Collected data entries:
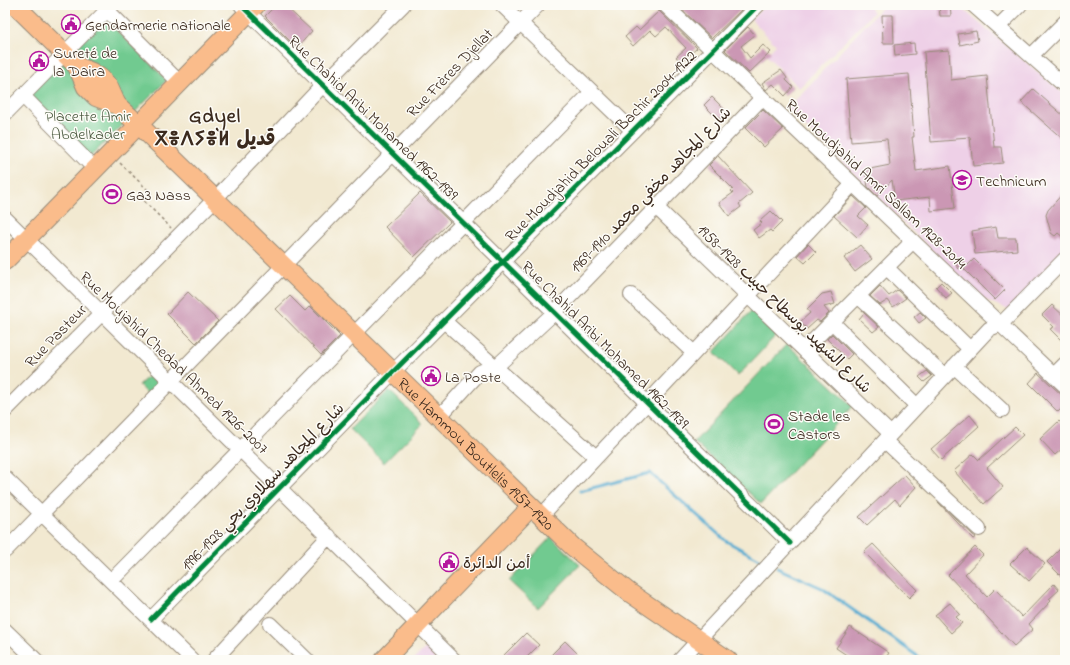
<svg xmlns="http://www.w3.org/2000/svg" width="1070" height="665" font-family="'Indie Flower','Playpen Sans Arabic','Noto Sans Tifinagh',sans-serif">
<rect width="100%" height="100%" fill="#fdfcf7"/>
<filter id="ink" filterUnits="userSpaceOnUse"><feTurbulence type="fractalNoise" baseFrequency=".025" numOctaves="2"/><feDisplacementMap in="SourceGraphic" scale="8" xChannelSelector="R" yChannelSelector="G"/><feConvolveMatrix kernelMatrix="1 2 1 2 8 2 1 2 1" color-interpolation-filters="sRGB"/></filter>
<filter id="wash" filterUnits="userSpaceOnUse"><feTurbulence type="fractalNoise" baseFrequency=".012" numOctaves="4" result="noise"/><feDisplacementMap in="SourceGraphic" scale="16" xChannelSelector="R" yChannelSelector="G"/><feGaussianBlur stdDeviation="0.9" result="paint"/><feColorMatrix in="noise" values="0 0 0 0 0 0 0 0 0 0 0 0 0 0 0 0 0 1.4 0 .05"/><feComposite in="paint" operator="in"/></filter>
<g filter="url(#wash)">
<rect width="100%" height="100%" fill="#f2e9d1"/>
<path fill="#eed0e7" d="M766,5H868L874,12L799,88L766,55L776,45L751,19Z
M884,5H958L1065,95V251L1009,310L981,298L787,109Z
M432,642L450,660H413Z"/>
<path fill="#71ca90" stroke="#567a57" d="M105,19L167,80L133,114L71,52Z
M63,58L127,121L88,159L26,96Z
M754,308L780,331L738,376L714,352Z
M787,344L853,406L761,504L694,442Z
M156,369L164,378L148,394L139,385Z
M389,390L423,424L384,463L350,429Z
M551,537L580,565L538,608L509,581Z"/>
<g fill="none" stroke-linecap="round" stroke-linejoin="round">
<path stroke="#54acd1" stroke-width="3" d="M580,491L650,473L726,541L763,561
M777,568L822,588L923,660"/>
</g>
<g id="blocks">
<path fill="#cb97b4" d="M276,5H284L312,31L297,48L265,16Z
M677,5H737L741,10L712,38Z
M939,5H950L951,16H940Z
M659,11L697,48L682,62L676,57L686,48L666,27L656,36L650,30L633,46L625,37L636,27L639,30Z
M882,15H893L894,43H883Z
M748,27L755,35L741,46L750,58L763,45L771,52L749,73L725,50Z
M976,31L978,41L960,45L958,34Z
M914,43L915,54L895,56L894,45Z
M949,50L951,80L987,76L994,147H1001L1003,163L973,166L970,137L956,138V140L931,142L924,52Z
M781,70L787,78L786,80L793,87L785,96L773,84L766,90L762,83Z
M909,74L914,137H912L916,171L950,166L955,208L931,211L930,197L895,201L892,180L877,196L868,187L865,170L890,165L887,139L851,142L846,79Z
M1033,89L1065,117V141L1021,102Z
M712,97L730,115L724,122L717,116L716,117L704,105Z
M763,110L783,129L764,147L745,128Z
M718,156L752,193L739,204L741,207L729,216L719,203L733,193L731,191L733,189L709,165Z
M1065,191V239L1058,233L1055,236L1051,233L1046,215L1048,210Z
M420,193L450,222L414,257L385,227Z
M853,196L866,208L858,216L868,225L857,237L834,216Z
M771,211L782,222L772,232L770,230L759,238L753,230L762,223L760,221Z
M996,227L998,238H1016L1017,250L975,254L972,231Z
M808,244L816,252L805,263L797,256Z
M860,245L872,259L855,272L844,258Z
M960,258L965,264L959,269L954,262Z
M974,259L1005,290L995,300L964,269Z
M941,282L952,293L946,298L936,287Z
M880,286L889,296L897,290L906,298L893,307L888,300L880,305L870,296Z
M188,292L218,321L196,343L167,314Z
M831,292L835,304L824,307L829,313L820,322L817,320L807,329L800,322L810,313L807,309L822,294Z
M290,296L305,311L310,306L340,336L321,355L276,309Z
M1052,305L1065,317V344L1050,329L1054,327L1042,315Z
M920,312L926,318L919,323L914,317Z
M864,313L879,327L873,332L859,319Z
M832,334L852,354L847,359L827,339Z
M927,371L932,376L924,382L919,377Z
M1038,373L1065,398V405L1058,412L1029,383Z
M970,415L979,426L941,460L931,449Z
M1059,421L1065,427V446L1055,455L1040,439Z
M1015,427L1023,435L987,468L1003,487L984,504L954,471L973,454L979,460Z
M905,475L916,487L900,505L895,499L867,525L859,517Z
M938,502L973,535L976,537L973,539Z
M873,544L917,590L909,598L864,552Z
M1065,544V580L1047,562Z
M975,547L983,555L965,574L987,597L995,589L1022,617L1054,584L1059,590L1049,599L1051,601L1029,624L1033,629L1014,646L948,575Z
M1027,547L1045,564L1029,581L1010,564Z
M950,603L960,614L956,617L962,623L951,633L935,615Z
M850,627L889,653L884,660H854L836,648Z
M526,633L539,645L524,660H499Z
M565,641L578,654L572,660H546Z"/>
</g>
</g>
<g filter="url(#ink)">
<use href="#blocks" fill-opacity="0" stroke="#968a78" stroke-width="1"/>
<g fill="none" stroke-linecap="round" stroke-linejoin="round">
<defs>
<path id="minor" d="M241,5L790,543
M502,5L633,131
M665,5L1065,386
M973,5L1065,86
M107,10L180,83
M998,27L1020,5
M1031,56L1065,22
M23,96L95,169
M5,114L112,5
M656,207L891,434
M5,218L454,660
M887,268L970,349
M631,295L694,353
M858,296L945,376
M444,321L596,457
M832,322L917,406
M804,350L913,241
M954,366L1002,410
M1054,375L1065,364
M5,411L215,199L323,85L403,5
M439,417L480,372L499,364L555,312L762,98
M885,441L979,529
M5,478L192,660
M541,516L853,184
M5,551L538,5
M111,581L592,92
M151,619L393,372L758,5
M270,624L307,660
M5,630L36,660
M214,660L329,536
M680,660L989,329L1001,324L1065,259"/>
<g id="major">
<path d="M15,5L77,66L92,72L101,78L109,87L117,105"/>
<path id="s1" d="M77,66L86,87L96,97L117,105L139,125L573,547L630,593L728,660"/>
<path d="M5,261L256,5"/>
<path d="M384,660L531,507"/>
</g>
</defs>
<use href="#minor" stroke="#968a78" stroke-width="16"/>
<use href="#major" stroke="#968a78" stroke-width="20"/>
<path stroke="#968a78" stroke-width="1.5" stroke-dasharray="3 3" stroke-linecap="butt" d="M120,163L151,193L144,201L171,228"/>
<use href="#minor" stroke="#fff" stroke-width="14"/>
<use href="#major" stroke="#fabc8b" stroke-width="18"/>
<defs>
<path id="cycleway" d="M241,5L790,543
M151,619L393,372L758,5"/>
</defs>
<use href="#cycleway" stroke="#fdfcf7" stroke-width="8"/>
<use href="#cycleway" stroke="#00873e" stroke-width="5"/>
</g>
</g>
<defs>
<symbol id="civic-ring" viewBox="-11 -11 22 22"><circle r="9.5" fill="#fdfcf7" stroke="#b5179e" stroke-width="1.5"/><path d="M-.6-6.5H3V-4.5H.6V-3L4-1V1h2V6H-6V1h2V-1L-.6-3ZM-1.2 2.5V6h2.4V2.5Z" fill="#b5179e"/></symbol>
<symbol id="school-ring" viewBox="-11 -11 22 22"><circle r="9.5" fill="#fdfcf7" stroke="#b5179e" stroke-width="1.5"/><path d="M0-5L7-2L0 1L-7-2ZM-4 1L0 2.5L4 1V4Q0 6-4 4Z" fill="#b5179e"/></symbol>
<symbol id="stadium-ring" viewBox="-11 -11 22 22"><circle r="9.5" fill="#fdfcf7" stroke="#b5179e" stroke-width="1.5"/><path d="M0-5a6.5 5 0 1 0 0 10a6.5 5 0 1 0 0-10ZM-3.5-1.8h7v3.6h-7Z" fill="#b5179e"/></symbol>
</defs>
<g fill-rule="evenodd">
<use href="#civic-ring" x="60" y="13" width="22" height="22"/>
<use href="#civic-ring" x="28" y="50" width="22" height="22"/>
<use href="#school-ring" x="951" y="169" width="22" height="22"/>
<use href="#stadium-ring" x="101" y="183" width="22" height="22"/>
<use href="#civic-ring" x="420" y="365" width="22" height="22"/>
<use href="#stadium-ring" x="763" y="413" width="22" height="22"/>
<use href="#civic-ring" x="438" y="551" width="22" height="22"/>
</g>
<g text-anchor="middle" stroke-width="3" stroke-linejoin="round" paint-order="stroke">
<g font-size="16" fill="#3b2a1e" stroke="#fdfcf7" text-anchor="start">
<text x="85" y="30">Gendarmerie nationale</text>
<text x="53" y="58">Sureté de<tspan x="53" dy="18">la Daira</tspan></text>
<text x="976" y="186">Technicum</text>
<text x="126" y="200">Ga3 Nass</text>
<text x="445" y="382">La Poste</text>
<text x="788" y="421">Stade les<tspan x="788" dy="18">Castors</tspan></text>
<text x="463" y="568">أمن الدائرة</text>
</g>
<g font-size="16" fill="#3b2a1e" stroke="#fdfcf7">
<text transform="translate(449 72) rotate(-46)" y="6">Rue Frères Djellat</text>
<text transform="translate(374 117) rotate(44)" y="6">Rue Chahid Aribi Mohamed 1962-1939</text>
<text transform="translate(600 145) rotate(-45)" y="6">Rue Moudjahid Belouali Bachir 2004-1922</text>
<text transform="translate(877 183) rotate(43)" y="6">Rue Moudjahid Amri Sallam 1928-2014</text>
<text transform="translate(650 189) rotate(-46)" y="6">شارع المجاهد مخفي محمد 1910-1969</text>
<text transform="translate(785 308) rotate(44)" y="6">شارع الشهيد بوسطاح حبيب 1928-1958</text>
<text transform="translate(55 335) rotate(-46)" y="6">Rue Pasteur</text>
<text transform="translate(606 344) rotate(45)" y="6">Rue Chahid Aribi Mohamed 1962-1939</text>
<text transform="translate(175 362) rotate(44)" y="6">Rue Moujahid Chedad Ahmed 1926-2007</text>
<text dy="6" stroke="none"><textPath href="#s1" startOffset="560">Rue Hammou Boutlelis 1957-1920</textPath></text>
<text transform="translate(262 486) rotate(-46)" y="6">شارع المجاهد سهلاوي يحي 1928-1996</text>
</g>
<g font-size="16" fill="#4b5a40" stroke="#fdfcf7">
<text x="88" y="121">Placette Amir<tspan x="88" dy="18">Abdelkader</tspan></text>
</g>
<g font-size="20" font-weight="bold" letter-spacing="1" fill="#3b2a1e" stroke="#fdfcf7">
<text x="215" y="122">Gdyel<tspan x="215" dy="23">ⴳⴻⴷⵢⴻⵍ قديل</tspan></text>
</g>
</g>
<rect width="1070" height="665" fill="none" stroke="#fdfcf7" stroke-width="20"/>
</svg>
==
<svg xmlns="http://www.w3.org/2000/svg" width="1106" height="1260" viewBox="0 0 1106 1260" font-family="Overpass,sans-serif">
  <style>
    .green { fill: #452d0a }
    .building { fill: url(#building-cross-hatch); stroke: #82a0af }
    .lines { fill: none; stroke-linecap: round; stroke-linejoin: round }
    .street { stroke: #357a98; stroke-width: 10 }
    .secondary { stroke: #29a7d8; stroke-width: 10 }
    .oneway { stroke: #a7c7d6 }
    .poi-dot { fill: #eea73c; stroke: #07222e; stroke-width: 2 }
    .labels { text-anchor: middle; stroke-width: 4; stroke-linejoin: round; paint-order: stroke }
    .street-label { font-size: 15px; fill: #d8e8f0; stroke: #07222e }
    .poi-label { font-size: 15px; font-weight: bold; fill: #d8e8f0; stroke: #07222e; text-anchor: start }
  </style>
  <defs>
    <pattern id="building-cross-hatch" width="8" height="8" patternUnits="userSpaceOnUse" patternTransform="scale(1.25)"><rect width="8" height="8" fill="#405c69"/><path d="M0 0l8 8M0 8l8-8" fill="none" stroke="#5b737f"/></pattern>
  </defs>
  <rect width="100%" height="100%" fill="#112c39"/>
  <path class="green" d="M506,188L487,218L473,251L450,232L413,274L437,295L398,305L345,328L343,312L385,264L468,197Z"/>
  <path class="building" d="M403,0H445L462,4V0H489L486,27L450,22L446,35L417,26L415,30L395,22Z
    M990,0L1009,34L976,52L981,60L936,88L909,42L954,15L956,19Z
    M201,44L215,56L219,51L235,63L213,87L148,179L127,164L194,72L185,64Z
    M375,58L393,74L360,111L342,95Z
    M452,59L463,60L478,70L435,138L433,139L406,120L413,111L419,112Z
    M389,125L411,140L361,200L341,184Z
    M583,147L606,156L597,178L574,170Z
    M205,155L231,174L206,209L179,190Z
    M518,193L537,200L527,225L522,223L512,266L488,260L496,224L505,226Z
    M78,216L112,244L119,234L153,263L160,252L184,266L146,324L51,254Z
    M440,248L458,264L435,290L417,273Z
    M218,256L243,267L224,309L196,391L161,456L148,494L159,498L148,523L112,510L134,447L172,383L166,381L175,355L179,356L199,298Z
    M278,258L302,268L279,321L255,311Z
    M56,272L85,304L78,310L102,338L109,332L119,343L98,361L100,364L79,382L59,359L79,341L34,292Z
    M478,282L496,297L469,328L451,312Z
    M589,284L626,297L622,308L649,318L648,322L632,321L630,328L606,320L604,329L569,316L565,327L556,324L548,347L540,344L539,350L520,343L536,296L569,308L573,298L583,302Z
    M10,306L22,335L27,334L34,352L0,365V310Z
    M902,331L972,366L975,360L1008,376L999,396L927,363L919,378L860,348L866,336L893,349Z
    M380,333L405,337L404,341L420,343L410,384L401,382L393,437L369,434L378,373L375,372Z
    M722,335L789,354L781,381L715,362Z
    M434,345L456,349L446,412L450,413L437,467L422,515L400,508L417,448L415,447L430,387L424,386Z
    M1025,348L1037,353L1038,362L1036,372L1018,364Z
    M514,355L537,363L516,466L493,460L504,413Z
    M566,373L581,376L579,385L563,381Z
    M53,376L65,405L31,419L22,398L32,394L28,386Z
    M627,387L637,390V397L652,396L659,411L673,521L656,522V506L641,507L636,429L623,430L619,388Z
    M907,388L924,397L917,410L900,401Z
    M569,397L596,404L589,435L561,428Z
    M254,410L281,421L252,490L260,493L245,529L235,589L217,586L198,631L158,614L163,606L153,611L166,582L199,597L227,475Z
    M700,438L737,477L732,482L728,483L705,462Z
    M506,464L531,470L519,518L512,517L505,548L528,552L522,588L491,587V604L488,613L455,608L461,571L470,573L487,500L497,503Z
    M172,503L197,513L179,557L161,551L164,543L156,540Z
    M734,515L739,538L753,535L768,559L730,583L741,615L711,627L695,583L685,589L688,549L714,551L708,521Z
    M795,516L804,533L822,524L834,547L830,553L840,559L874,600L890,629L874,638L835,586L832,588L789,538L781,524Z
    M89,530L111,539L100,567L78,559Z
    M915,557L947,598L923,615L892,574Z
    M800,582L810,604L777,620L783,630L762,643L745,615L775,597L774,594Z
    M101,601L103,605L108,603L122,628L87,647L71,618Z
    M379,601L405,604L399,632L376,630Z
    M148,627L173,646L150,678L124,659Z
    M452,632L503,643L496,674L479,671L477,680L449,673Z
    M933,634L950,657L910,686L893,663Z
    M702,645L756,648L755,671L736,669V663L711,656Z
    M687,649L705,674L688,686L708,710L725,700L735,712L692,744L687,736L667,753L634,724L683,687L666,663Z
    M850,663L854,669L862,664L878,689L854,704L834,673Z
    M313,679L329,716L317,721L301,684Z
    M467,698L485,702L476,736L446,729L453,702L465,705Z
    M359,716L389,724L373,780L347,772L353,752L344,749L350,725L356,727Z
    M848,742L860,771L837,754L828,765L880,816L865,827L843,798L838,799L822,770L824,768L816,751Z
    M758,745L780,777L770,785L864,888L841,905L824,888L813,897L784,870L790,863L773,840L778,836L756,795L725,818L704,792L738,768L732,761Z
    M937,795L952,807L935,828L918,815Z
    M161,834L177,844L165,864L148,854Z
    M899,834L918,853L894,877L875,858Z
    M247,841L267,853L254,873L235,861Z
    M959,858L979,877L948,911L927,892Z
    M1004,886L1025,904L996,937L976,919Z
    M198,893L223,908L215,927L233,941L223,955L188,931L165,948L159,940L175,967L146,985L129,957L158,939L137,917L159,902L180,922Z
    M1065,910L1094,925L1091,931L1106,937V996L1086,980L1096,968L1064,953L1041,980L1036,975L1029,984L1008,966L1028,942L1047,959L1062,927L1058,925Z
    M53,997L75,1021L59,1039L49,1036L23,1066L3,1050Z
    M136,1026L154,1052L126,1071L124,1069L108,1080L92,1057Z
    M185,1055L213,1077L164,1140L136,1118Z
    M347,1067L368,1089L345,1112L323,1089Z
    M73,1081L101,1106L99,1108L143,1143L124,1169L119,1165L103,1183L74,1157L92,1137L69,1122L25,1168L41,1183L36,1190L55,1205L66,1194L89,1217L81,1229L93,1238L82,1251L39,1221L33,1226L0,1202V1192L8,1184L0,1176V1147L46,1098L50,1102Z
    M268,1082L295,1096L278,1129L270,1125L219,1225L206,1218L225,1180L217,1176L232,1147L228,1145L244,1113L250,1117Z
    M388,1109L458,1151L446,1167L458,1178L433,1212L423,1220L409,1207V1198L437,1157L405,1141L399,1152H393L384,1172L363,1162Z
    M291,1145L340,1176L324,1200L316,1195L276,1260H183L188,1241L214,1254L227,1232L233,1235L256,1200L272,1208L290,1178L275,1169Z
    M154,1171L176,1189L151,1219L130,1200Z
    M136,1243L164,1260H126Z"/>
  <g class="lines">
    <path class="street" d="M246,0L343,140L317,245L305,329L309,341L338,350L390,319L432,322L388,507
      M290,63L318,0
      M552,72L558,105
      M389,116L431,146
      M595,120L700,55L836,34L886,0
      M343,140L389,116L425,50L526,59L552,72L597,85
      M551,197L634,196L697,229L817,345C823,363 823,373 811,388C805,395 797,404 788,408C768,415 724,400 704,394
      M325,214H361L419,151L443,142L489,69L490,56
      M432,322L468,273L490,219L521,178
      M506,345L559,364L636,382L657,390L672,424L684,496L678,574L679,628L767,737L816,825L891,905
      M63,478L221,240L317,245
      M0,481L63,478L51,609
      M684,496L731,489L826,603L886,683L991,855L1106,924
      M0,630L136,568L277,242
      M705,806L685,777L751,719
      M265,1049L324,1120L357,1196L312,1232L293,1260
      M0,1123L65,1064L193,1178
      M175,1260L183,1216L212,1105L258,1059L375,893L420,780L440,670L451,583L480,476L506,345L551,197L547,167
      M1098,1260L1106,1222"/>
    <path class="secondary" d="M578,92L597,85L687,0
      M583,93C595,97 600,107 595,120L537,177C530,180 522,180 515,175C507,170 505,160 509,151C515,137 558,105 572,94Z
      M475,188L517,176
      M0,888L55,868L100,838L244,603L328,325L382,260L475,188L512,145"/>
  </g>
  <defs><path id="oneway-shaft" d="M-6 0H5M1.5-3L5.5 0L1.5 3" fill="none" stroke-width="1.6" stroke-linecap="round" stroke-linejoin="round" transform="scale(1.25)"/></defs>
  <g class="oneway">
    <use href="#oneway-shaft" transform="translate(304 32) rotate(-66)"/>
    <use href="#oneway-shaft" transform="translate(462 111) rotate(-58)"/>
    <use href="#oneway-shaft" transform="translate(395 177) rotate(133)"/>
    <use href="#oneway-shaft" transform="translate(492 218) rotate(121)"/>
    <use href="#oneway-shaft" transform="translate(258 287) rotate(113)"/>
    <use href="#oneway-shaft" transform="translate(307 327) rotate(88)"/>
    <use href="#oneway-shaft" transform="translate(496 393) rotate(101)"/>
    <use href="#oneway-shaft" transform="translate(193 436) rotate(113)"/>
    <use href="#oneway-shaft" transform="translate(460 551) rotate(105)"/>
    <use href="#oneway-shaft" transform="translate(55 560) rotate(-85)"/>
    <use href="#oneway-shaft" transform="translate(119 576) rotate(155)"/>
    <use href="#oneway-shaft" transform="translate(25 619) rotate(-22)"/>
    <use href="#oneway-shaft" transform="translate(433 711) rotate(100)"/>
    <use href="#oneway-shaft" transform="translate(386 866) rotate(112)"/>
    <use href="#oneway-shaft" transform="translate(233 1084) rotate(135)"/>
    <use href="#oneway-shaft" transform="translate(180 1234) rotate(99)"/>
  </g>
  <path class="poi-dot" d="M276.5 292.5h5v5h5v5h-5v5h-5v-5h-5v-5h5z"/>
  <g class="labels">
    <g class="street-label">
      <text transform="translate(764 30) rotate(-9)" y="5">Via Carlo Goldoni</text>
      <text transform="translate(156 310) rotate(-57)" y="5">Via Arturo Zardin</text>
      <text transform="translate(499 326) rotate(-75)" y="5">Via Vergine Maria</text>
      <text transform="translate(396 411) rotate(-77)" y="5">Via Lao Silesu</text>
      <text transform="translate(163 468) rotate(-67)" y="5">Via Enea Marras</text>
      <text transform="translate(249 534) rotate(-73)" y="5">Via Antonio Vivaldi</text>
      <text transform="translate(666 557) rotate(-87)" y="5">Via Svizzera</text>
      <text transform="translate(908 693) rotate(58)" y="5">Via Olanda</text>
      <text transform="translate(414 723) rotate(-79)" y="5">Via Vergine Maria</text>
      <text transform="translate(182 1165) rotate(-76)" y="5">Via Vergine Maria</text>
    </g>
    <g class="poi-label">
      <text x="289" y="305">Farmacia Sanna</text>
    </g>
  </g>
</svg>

What to work on:
Go through the records and show every line with the string "round" in it.

Output for this task:
<g fill="none" stroke-linecap="round" stroke-linejoin="round">
<g fill="none" stroke-linecap="round" stroke-linejoin="round">
<g text-anchor="middle" stroke-width="3" stroke-linejoin="round" paint-order="stroke">
    .lines { fill: none; stroke-linecap: round; stroke-linejoin: round }
    .labels { text-anchor: middle; stroke-width: 4; stroke-linejoin: round; paint-order: stroke }
  <defs><path id="oneway-shaft" d="M-6 0H5M1.5-3L5.5 0L1.5 3" fill="none" stroke-width="1.6" stroke-linecap="round" stroke-linejoin="round" transform="scale(1.25)"/></defs>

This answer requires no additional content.